Toma could not see what the soldier had seen, so he squeezed his horse and moved through the trees until he could see fight. Three villagers were trying to return to their home and one of Xipilli's men was blocking the entrance and pointing in the direction of the other villagers who walked eastward. Toma slowly edged closer to see better as a crowd began to form.

There were now five of Xipilli's men and fifteen villagers in the tussle. There was shouting and pushing. It was hard to tell the villagers and Xipilli's men apart as they wore the same clothes. The only difference was that Xipilli's men carried bronze shields and long oak staffs. Toma had forbidden the use of swords for the eviction, so the men were forced to use these long wooden sticks instead.

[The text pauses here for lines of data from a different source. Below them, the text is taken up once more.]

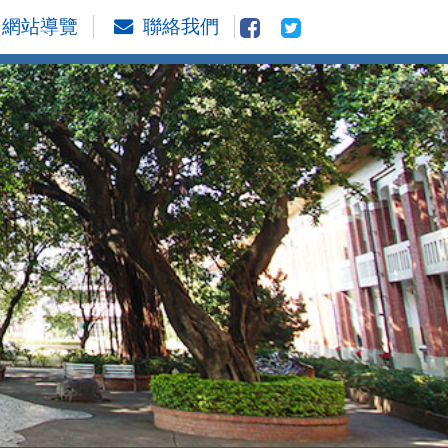
網站導覽
聯絡我們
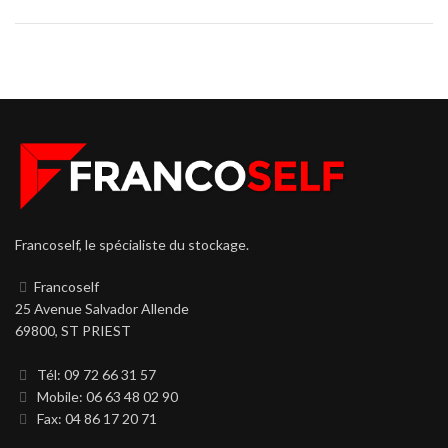
Francoself, le spécialiste du stockage.
Francoself
25 Avenue Salvador Allende
69800, ST PRIEST
Tél: 09 72 66 31 57
Mobile: 06 63 48 02 90
Fax: 04 86 17 20 71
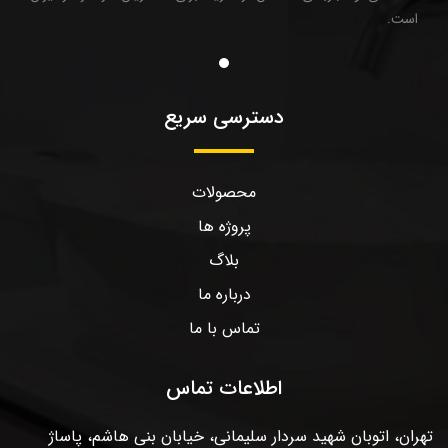
است.
دسترسی سریع
محصولات
پروژه ها
بلاگ
درباره ما
تماس با ما
اطلاعات تماس
تهران، اتوبان شهید سردار سلیمانی، خیابان بنی هاشم، پاساژ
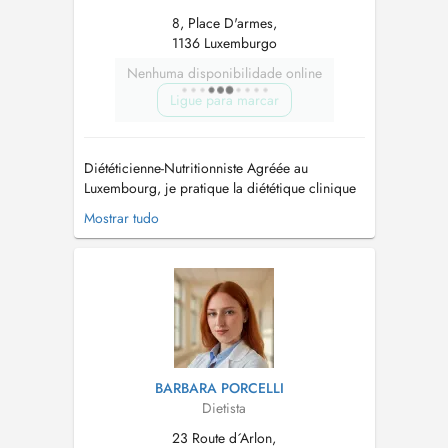
8, Place D'armes,
1136 Luxemburgo
Nenhuma disponibilidade online
Ligue para marcar
Diététicienne-Nutritionniste Agréée au
Luxembourg, je pratique la diététique clinique
depuis 2008. Forte d'une triple spécialisation,
Mostrar tudo
je reçois volontiers toutes les personnes qui
souhaitent mieux gérer leur alimentation au
quotidien. Mon cabinet est situé au sein d'une
structure paramédicale agré...
BARBARA PORCELLI
Dietista
23 Route d´Arlon,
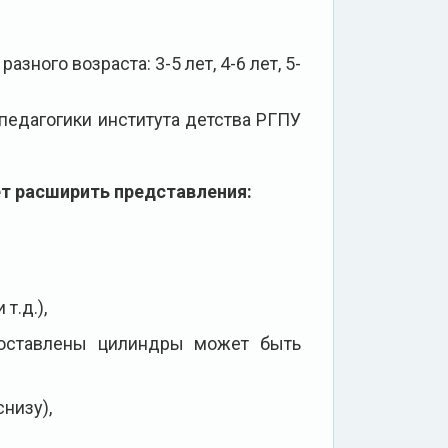
зного возраста: 3-5 лет, 4-6 лет, 5-
едагогики института детства РГПУ
т расширить представления:
т.д.),
 составлены цилиндры может быть
снизу),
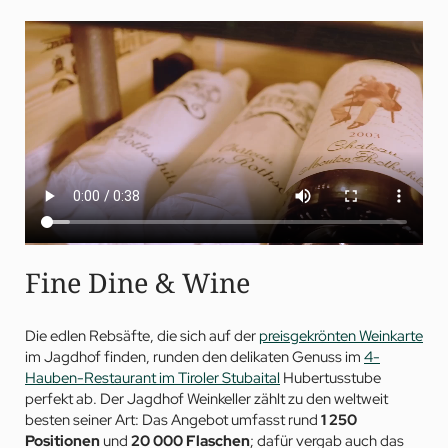
Fine Dine & Wine
Die edlen Rebsäfte, die sich auf der
preisgekrönten Weinkarte
im Jagdhof finden, runden den delikaten Genuss im
4-
Hauben-Restaurant im Tiroler Stubaital
Hubertusstube
perfekt ab. Der Jagdhof Weinkeller zählt zu den weltweit
besten seiner Art: Das Angebot umfasst rund
1 250
Positionen
und
20 000 Flaschen
; dafür vergab auch das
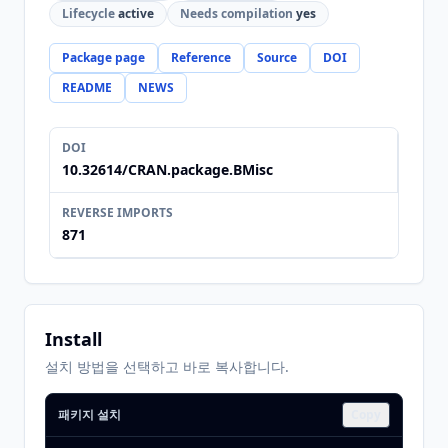
Lifecycle
active
Needs compilation
yes
Package page
Reference
Source
DOI
README
NEWS
DOI
10.32614/CRAN.package.BMisc
REVERSE IMPORTS
871
Install
설치 방법을 선택하고 바로 복사합니다.
패키지 설치
Copy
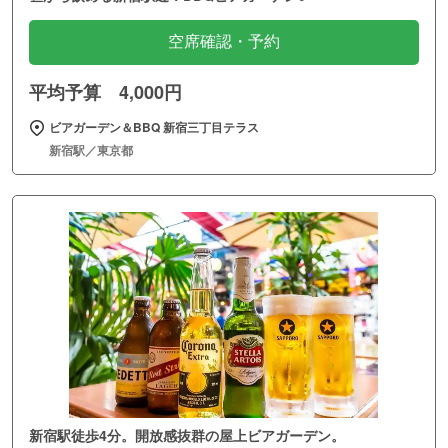
空席確認・予約
平均予算 4,000円
ビアガーデン＆BBQ 新宿三丁目テラス
新宿駅／東京都
新宿駅徒歩4分。開放感抜群の屋上ビアガーデン。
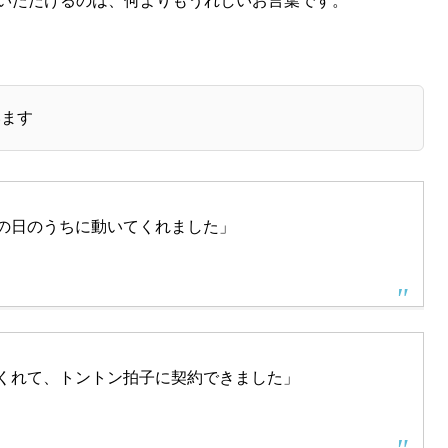
いただけるのは、何よりもうれしいお言葉です。
います
の日のうちに動いてくれました」
くれて、トントン拍子に契約できました」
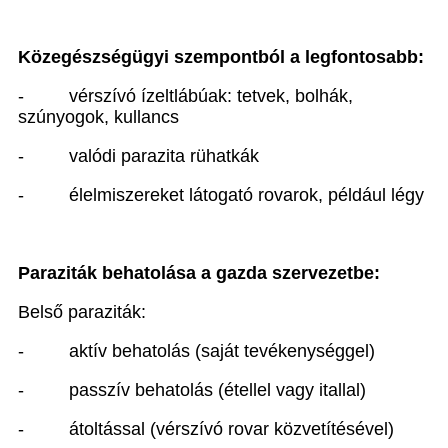
Közegészségügyi szempontból a legfontosabb:
-
vérszívó ízeltlábúak: tetvek, bolhák,
szúnyogok, kullancs
-
valódi parazita rühatkák
-
élelmiszereket látogató rovarok, például légy
Paraziták behatolása a gazda szervezetbe:
Belső paraziták:
-
aktív behatolás (saját tevékenységgel)
-
passzív behatolás (étellel vagy itallal)
-
átoltással (vérszívó rovar közvetítésével)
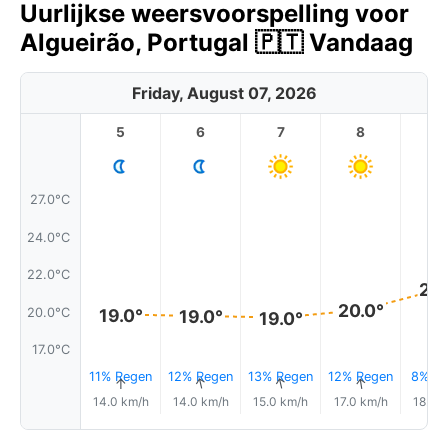
Uurlijkse weersvoorspelling voor
Algueirão, Portugal 🇵🇹 Vandaag
Friday, August 07, 2026
5
6
7
8
9
27.0°C
24.0°C
22.0°C
21.
20.0°
20.0°C
19.0°
19.0°
19.0°
17.0°C
11% Regen
12% Regen
13% Regen
12% Regen
8% Re
↑
↑
↑
↑
14.0 km/h
14.0 km/h
15.0 km/h
17.0 km/h
18.0 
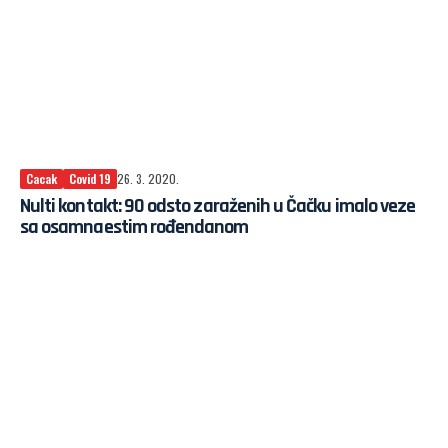
Cacak
Covid 19
26. 3. 2020.
Nulti kontakt: 90 odsto zaraženih u Čačku imalo veze
sa osamnaestim rođendanom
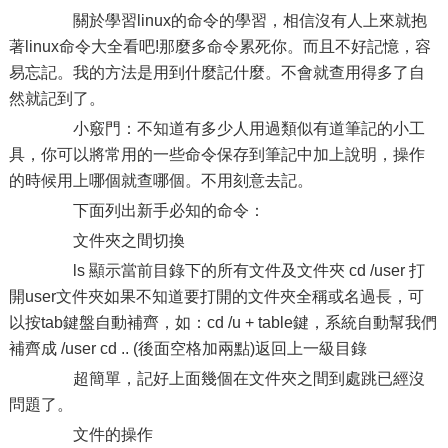
關於學習linux的命令的學習，相信沒有人上來就抱
著linux命令大全看吧!那麼多命令累死你。而且不好記憶，容
易忘記。我的方法是用到什麼記什麼。不會就查用得多了自
然就記到了。
小竅門：不知道有多少人用過類似有道筆記的小工
具，你可以將常用的一些命令保存到筆記中加上說明，操作
的時候用上哪個就查哪個。不用刻意去記。
下面列出新手必知的命令：
文件夾之間切換
ls 顯示當前目錄下的所有文件及文件夾 cd /user 打
開user文件夾如果不知道要打開的文件夾全稱或名過長，可
以按tab鍵盤自動補齊，如：cd /u + table鍵，系統自動幫我們
補齊成 /user cd .. (後面空格加兩點)返回上一級目錄
超簡單，記好上面幾個在文件夾之間到處跳已經沒
問題了。
文件的操作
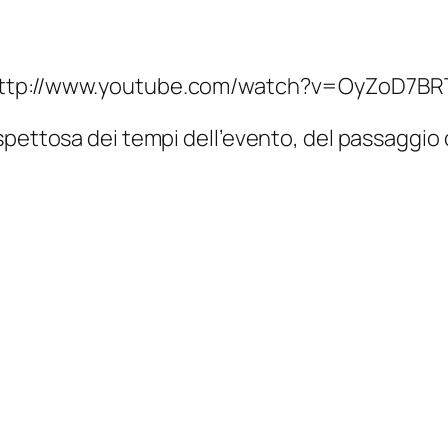
ttp://www.youtube.com/watch?v=OyZoD7B
spettosa dei tempi dell’evento, del passaggio 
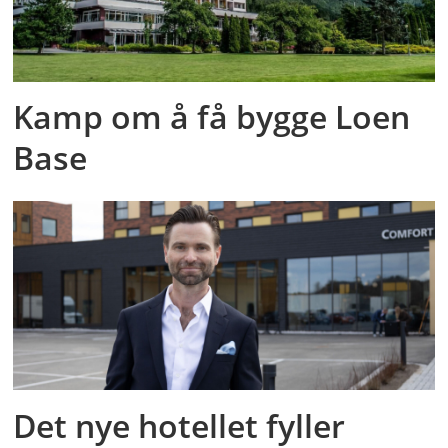
Kamp om å få bygge Loen
Base
Det nye hotellet fyller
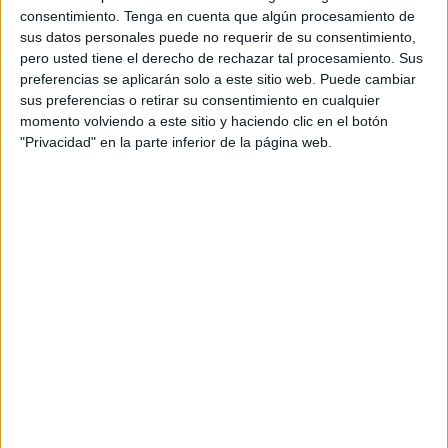
consentimiento.
Tenga en cuenta que algún procesamiento de
Río Duero Soria
sus datos personales puede no requerir de su consentimiento,
CD Cisneros Alter
pero usted tiene el derecho de rechazar tal procesamiento. Sus
RTVE Play
preferencias se aplicarán solo a este sitio web. Puede cambiar
sus preferencias o retirar su consentimiento en cualquier
20:00
Copa del Rey
momento volviendo a este sitio y haciendo clic en el botón
1/4 de Final
"Privacidad" en la parte inferior de la página web.
CV Melilla
Leleman VB Valencia
RTVE Play
Jueves, 26/02/2026
17:00
Copa del Rey
1/4 de Final
CV Guaguas
Voleibol Teruel
Aragón Deporte
Teledeporte
RTVE Play
20:00
Copa del Rey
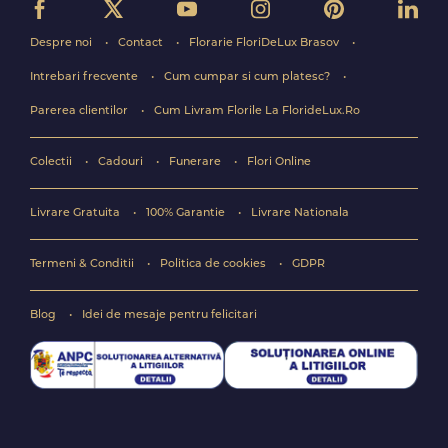
Despre noi
Contact
Florarie FloriDeLux Brasov
Intrebari frecvente
Cum cumpar si cum platesc?
Parerea clientilor
Cum Livram Florile La FlorideLux.Ro
Colectii
Cadouri
Funerare
Flori Online
Livrare Gratuita
100% Garantie
Livrare Nationala
Termeni & Conditii
Politica de cookies
GDPR
Blog
Idei de mesaje pentru felicitari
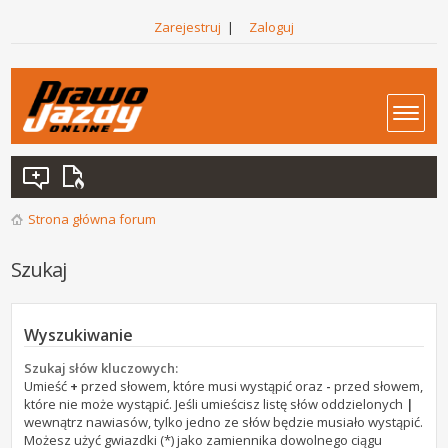
Zarejestruj
|
Zaloguj
Strona główna forum
Szukaj
Wyszukiwanie
Szukaj słów kluczowych:
Umieść
+
przed słowem, które musi wystąpić oraz
-
przed słowem,
które nie może wystąpić. Jeśli umieścisz listę słów oddzielonych
|
wewnątrz nawiasów, tylko jedno ze słów będzie musiało wystąpić.
Możesz użyć gwiazdki (*) jako zamiennika dowolnego ciągu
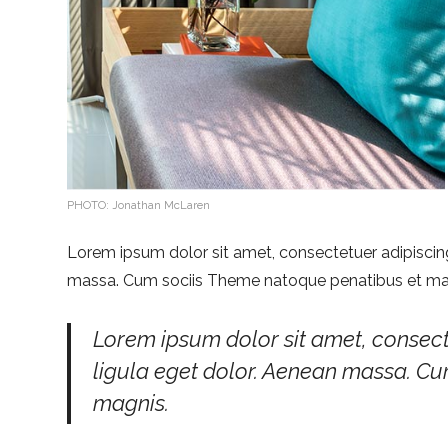
PHOTO: Jonathan McLaren
Lorem ipsum dolor sit amet, consectetuer adipiscin
massa. Cum sociis Theme natoque penatibus et magn
Lorem ipsum dolor sit amet, consec
ligula eget dolor. Aenean massa. C
magnis.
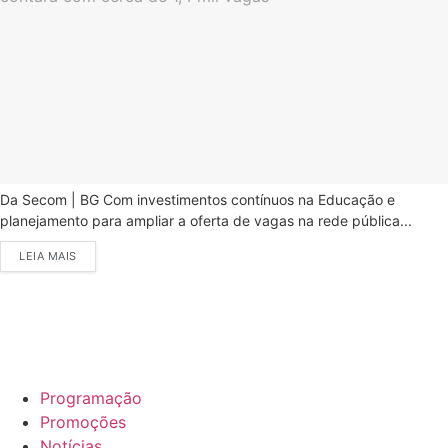
Da Secom | BG Com investimentos contínuos na Educação e
planejamento para ampliar a oferta de vagas na rede pública...
LEIA MAIS
Programação
Promoções
Notícias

Toma was now only a moment's ride from the fight, having approached slowly from the forest. He saw a villager grab for the staff of one of the guards. The villager, a tall, lean, olive-skinned man with long hair, wrestled the staff from the guard while another villager managed to grab the shield. Suddenly, the villagers saw their strength and crowded round the five guards, grabbing for their weapons. The tall man gave his staff to a short, sturdy woman with ebony skin and loose curls. The short woman swung the staff hard and knocked a guard in the shoulder. The guard roared in agony just as the tall man rushed him and stole his staff. Now, the three remaining armed guards swung their staffs in a fevered panic to keep the villagers at bay as the crowd tightened in.